■ **SUPPLIED RECORDS**
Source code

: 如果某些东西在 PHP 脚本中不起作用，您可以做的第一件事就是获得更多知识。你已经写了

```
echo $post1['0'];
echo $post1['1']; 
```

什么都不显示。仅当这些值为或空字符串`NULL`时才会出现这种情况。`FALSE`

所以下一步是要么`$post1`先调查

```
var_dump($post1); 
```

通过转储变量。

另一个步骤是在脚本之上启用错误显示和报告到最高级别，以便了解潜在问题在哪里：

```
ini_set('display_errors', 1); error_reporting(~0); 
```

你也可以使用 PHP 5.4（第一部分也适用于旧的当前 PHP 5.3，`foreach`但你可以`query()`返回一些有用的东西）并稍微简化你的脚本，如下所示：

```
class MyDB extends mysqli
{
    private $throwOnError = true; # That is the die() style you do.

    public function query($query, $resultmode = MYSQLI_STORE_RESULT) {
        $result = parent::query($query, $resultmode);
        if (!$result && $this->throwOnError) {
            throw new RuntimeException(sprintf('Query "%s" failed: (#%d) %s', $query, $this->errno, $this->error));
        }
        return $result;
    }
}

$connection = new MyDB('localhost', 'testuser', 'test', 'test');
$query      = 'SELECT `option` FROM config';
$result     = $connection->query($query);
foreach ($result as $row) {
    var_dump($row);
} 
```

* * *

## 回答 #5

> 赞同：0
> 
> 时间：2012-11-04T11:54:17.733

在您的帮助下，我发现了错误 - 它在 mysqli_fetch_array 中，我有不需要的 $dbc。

■ **WORK INSTRUCTION**
Report every line in the listing that holds the word "foreach".

■ **FINISHED EXERCISE**
你也可以使用 PHP 5.4（第一部分也适用于旧的当前 PHP 5.3，`foreach`但你可以`query()`返回一些有用的东西）并稍微简化你的脚本，如下所示：
foreach ($result as $row) {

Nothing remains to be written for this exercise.